Tricky one, the group as it stands is just about self-sufficient as far as cash is concerned but needs to tap up the market for investment in order to further its other assets. I’m tempted but I feel there is little immediate prospect of shareholder returns at the moment. This would change with a significant hike in the gold price though.
On the 21st September the group announced an update covering exploration and development in Uruguay. In the half year total production was 12,600 ounces of gold and the current remaining probable reserves are 34,633 ounces, which doesn’t sound like much. They are currently on track to meet their 2018 production guidance.
Three Uruguay exploration activities are planned to be further developed in 2018. The plan is to increase the amount of drilling next to the existing CIL plant and within the 100km long greenstone belt which they control in Uruguay with the aim of increasing mine life and increasing production by utilising the spare capacity in the plant. In addition to these underground projects, they are also planning to drill out projects beyond San Gregorio such as Veta A.
Vita A represents a potential project for a new underground mine. Historically it was a relatively small high grade open pit, located next to the San Gregorio tailings dam which was in operation until March 2008. The open pit produced around 29,000 ounces at average grades of 3.1g.t. As open pit mining progressed, the mineralised body appeared to run underneath the tailings dam. When operations approached this physical barrier, mining was halted and the pit was backfilled. Probable reserves in the zone are 9,440 ounces. A re-evaluation of the body below the dam is currently underway.
An updated geotechnical study of the deposit was performed during the quarter. Results indicate that, providing required preventative measures are undertaken, there are no subsidence, liquefaction or any other negative interactions between the closed tailings dam and potential future underground mining operations.
In parallel, a drilling campaign provided encouraging preliminary results. Of the four holes drilled, each intersected mineralisation, confirming the extension of the mineralised body for a minimum of 140m downhole. This indicates the strong potential for an increase in the volume of mineralised structure which may materially increase current reserves. Further drilling continues in order to confirm and expand its reserve base.
Given the data available and the underexplored nature of the Isla Cristalina Granite Greenstone Belt, the group believes there is scope to make material discoveries in excess of 100,000 ounces of reserves. The San Gregorio trend by itself has produced more than 1.4M ounces of gold.
On the 2nd October the group announced they will be starting their drilling campaign at Anza in Colombia in October.

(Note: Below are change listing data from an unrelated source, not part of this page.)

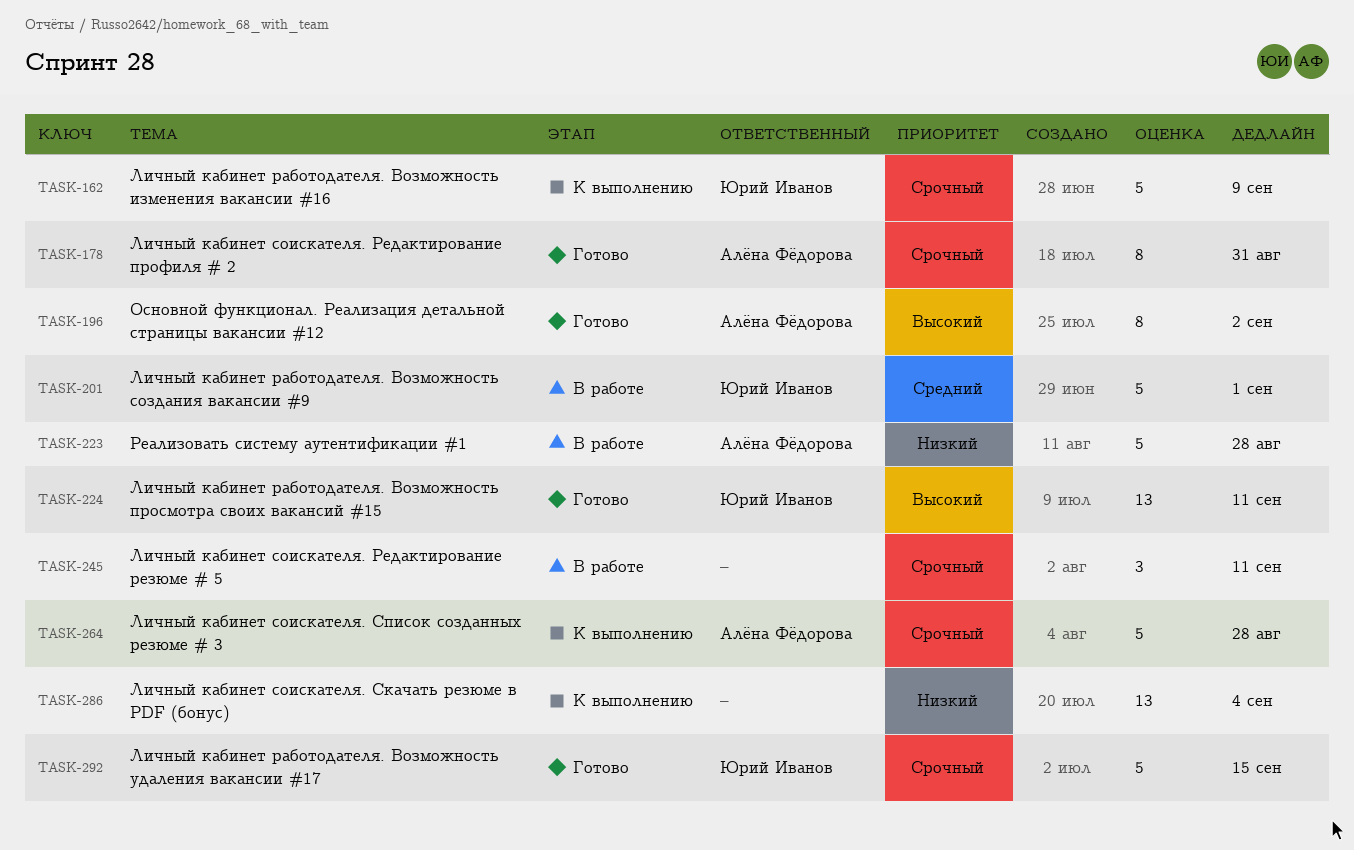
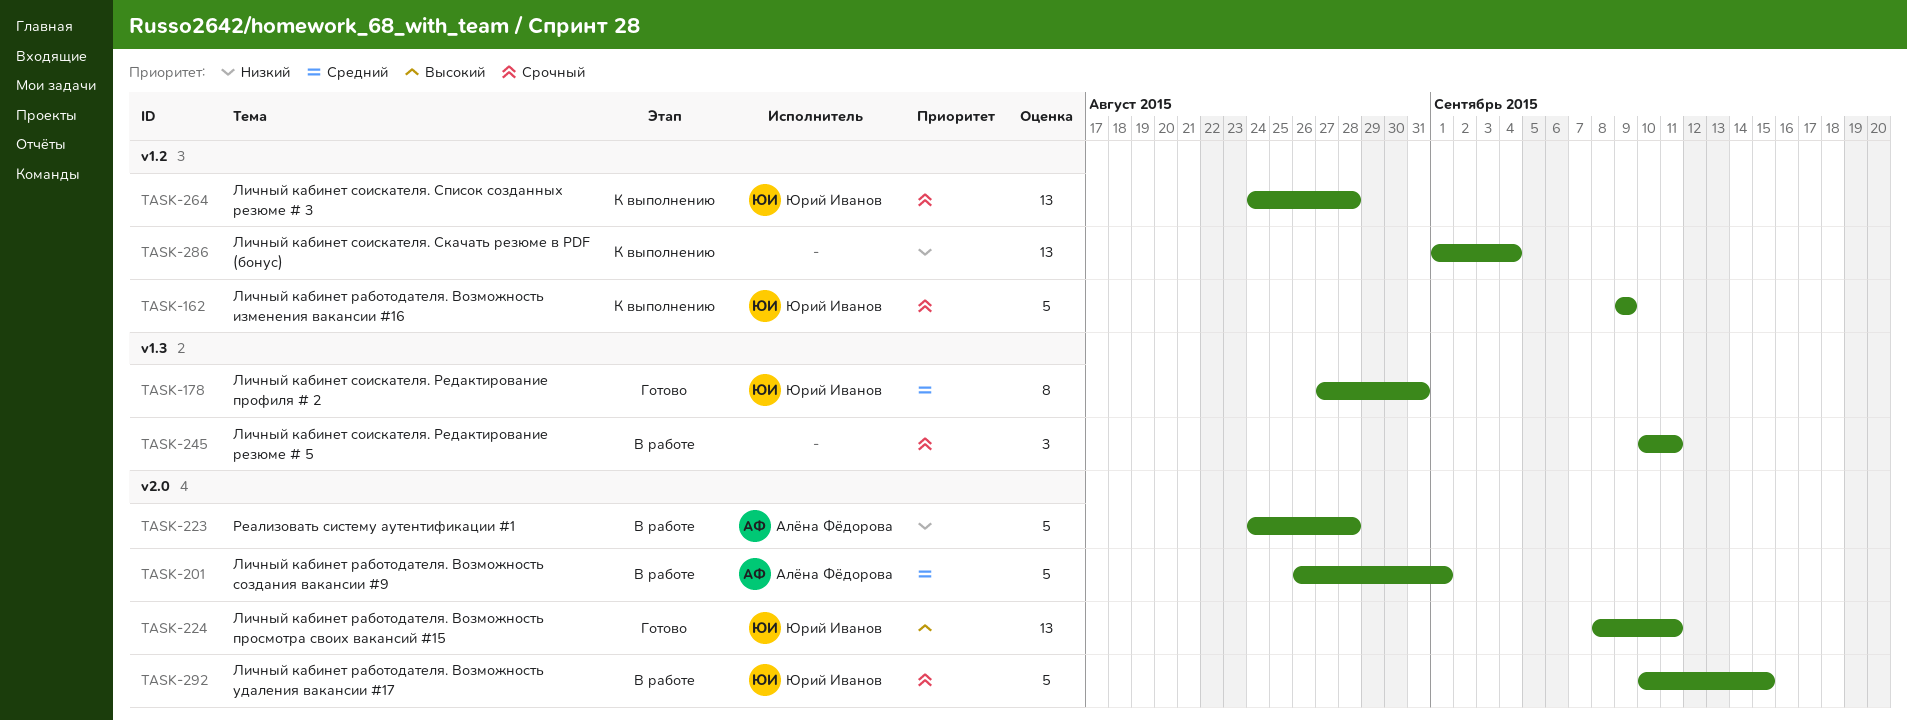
TASK-178, owner: Алёна Фёдорова -> Юрий Иванов
TASK-178, priority: Срочный -> Средний
TASK-196: present -> none
TASK-201, owner: Юрий Иванов -> Алёна Фёдорова
TASK-264, owner: Алёна Фёдорова -> Юрий Иванов
TASK-264, estimate: 5 -> 13
TASK-292, status: Готово -> В работе

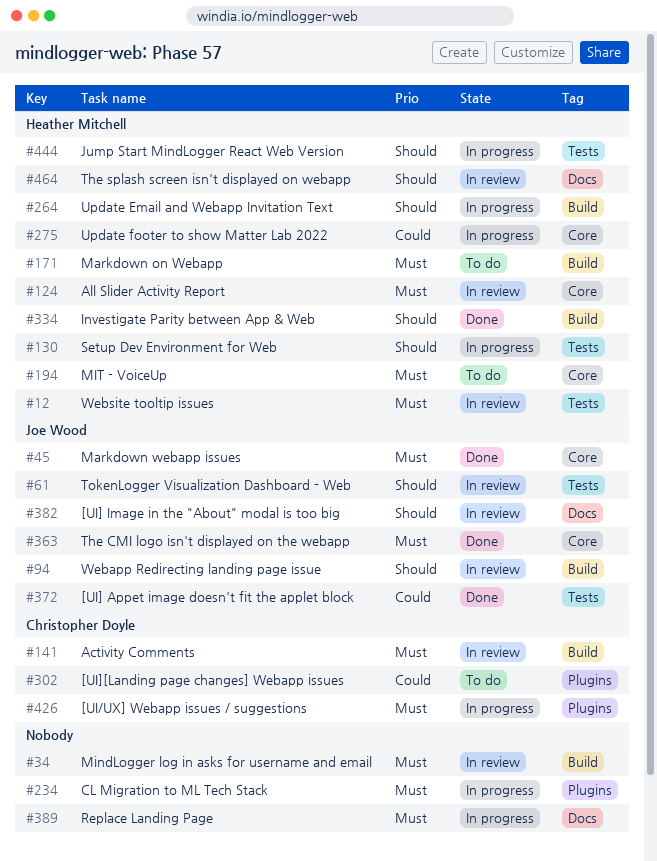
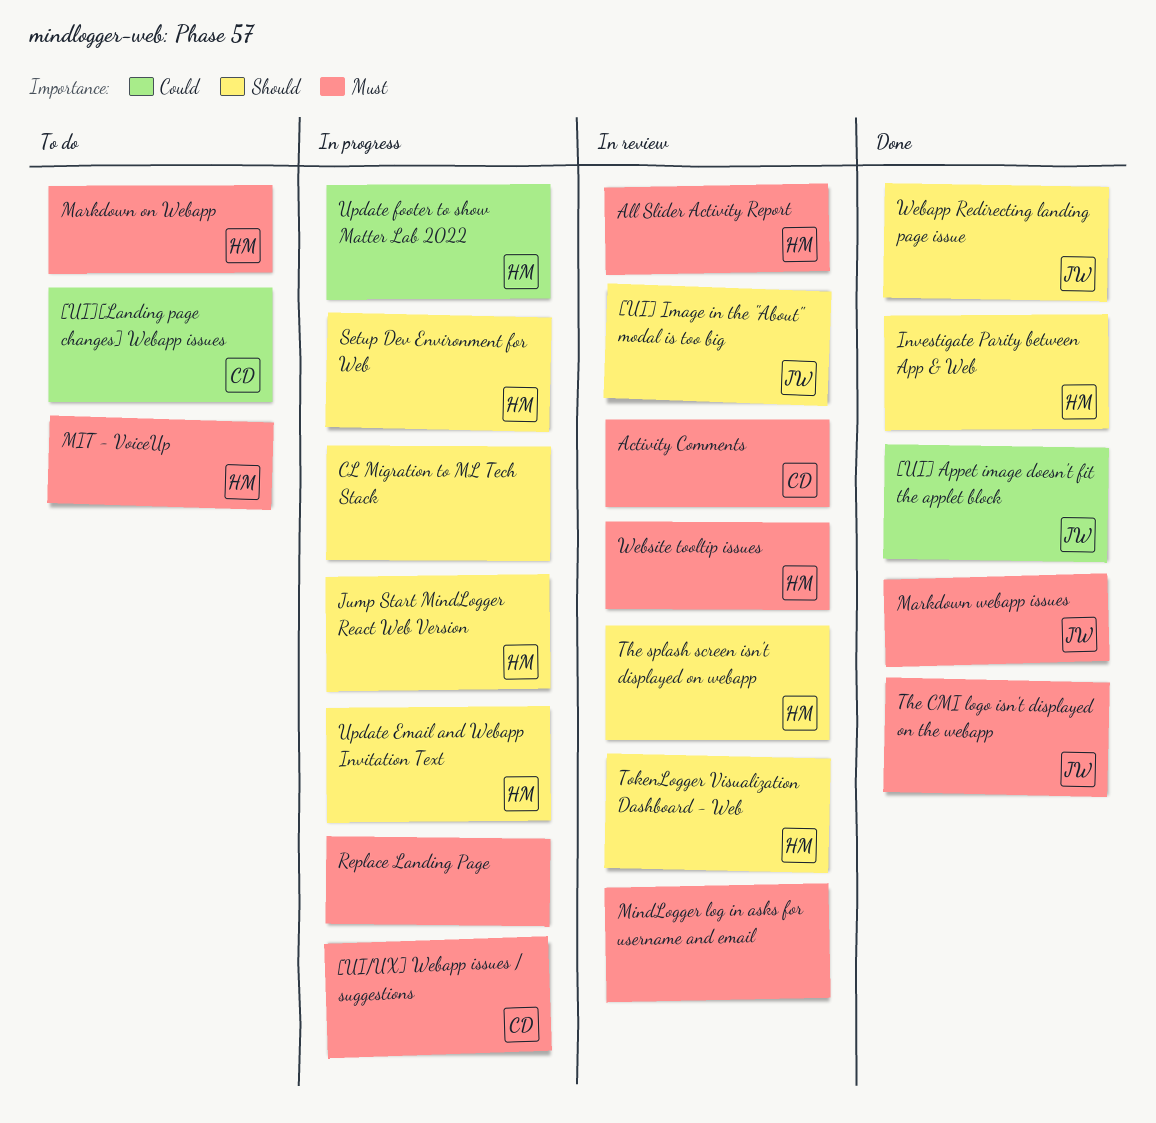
CL Migration to ML Tech Stack, priority: Must -> Should
TokenLogger Visualization Dashboard - Web, owner: Joe Wood -> Heather Mitchell
Webapp Redirecting landing page issue, status: In review -> Done

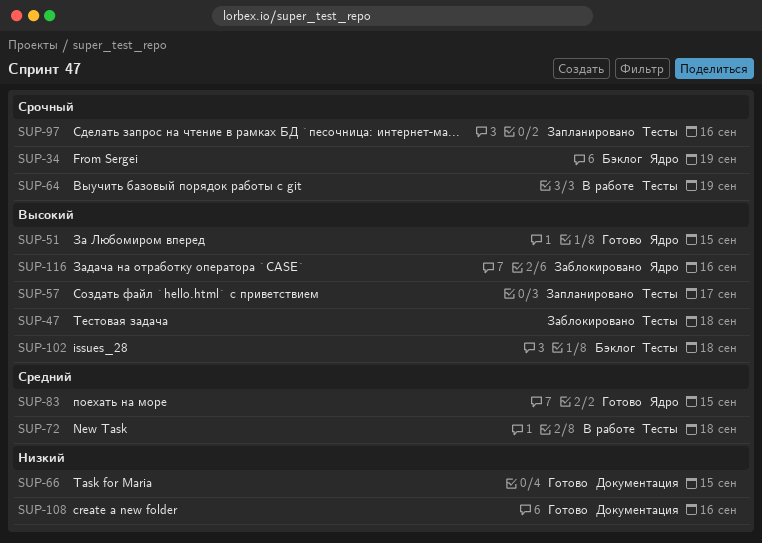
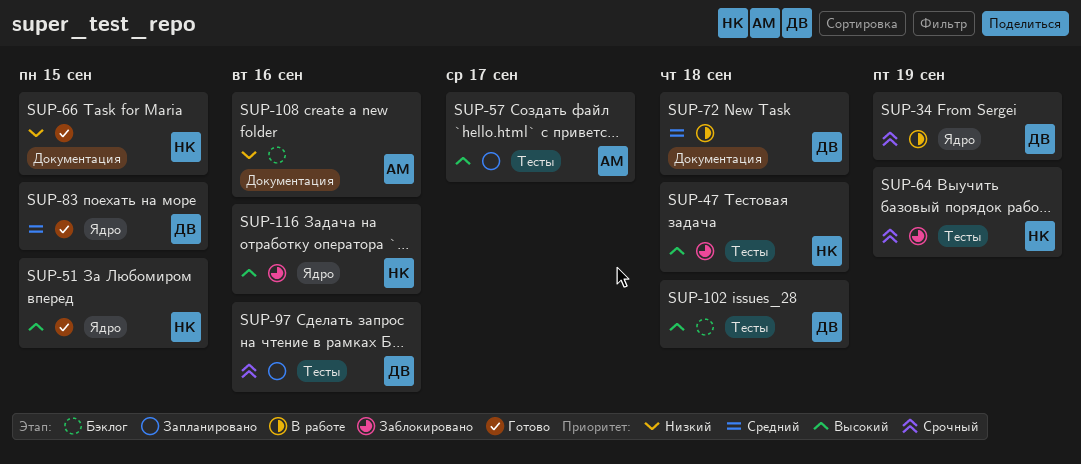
SUP-34, status: Бэклог -> В работе
SUP-64, status: В работе -> Заблокировано
SUP-72, label: Тесты -> Документация
SUP-108, status: Готово -> Бэклог

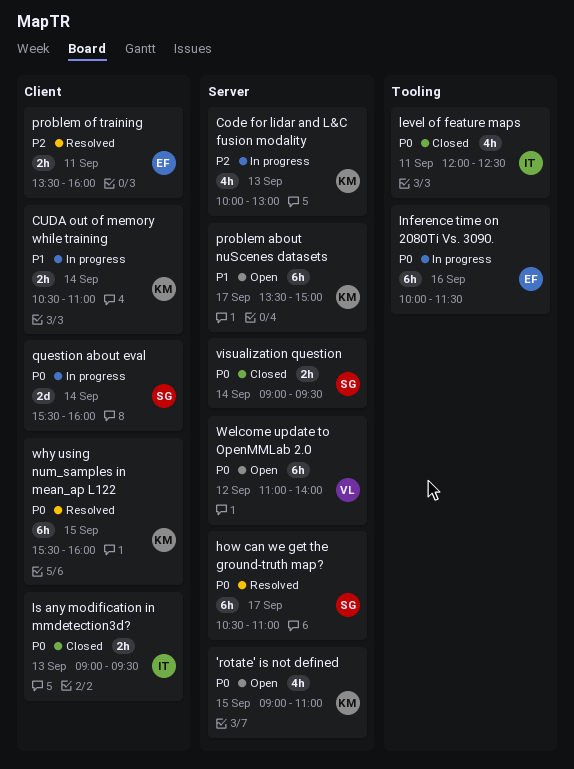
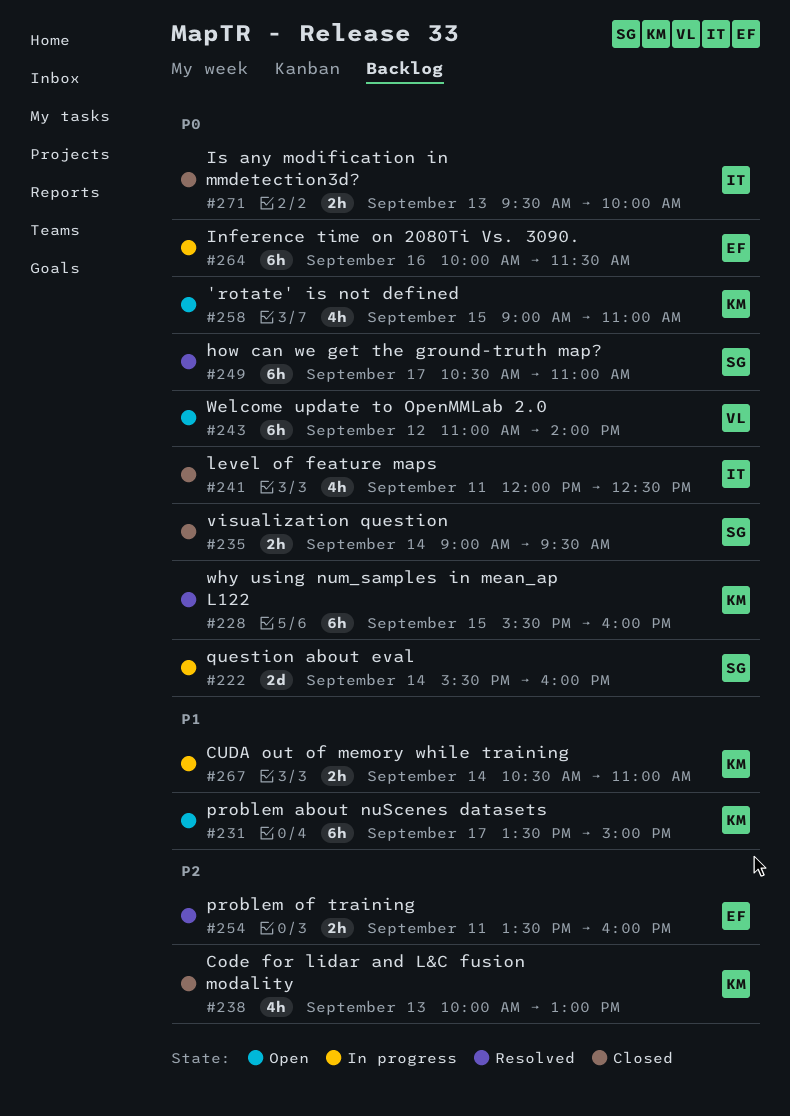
Code for lidar and L&C fusion modality, status: In progress -> Closed
Is any modification in mmdetection3d?, begins: 09:00 -> 09:30
Is any modification in mmdetection3d?, ends: 09:30 -> 10:00

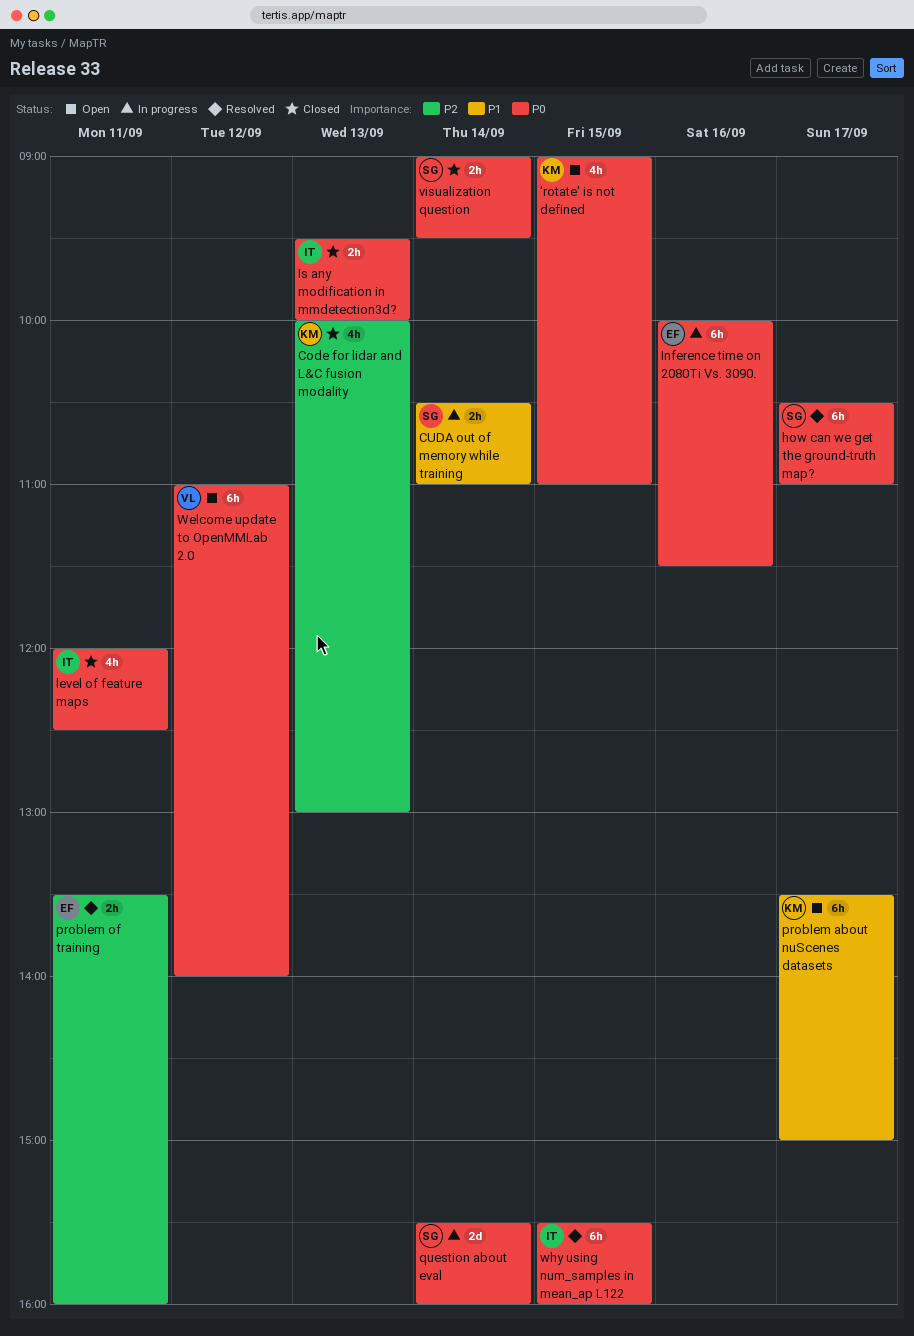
CUDA out of memory while training, owner: KM -> SG
why using num_samples in mean_ap L122, owner: KM -> IT

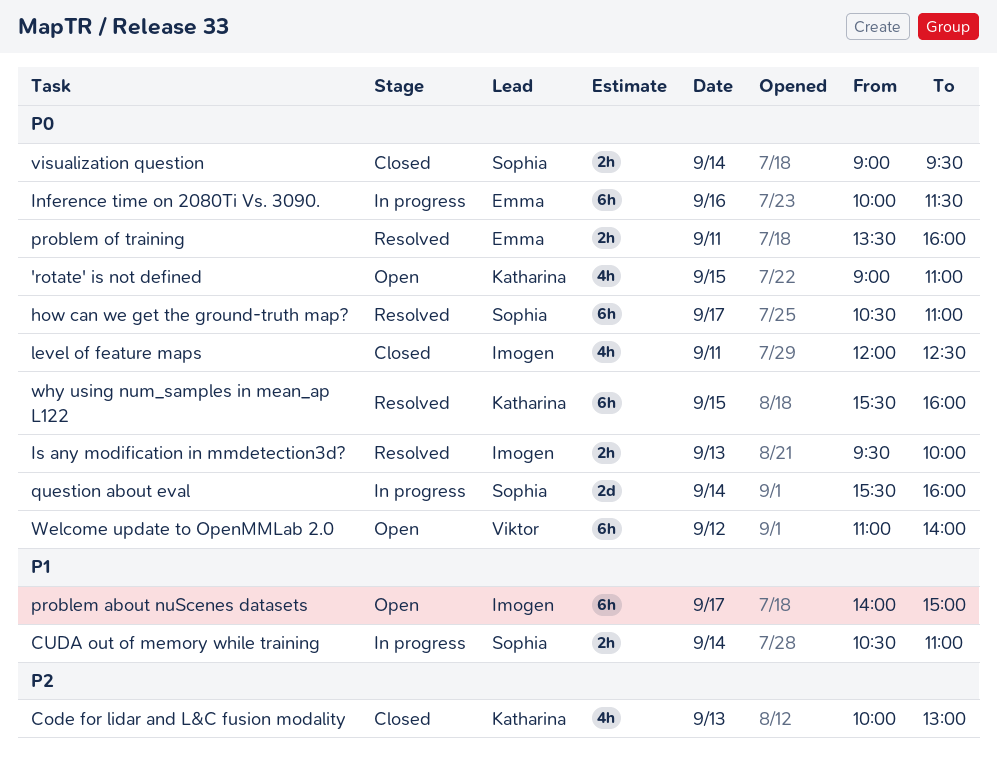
Is any modification in mmdetection3d?, status: Closed -> Resolved
problem about nuScenes datasets, owner: Katharina -> Imogen
problem about nuScenes datasets, begins: 13:30 -> 14:00
problem of training, priority: P2 -> P0
why using num_samples in mean_ap L122, owner: Imogen -> Katharina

On the 19th October the group announced the arrival of the second diamond drill rig at Anza in Colombia which commenced drilling on the same day. Preliminary geological reconnaissance of the core indicates geological features similar to previous drilling and is considered a promising host rock. This tends to coincide with historical drilling in the sector which yielded high gold grade intersections. Core sampling will be done as soon as the drill hole is logged.
Ten drilling platforms completed with access roads have been constructed and are ready to be drilled in sequence over the coming months. The group plans to drill around 35m per day per rig and aims to have four holes drilled and ready for analysis by the end of October.